Iron Deficiency Harms Brain
Too little iron may be the cause of at least some cases of Alzheimer's disease. The finding suggests that these cases might have been prevented -- and might still be treatable.
As people age, their red blood cells have less of the stuff that makes them red. It's called heme, a cellular form of iron. Bruce N. Ames, PhD, and colleagues at Children's Hospital Oakland Research Institute, Oakland, Calif., wondered whether loss of heme in brain cells could harm the brain.
In the test tube, they blocked heme in human brain cells. The cells began to look just like cells afflicted with Alzheimer's disease. Why is this important? It's fairly common for people to get too little iron or vitamin B6 in their diets. Exposure to aluminum or other toxic metals is also quite common. All these things block heme in brain cells.
"Iron and B6 deficiencies are especially important because they are widespread, but they are also preventable with supplementation," the researchers note in the Nov. 8 early edition of the Proceedings of the National Academy of Sciences.

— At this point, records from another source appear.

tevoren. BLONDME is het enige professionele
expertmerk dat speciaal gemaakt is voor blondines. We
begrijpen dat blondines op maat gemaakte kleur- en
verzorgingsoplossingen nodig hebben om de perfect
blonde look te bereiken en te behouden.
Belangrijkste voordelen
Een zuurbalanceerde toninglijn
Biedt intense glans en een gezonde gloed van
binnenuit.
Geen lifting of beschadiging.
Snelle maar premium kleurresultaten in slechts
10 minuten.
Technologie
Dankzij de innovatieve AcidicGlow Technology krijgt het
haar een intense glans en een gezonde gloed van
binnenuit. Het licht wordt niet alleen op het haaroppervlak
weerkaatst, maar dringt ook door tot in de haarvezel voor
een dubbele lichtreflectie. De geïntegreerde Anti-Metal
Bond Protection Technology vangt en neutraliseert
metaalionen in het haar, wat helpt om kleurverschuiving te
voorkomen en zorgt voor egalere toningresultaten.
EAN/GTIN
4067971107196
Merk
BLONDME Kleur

The study also showed that when the heme-deficient cells were stimulated to grow they died instead. This indicated that the heme within the cells are crucial to cell survival.
Ames and colleagues suggest that by learning more about how the body makes and uses heme -- and about how this process gets disrupted -- scientists will peer deeper into the mysterious causes of Alzheimer's and other brain diseases.